▸ **Task to carry out**
Copy out every line in the records below without changing a single character.

==== Extracted entries ====

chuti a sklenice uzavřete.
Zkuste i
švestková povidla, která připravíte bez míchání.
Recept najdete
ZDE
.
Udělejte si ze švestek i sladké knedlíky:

====

▸ **Result**
chuti a sklenice uzavřete.
Zkuste i
švestková povidla, která připravíte bez míchání.
Recept najdete
ZDE
.
Udělejte si ze švestek i sladké knedlíky:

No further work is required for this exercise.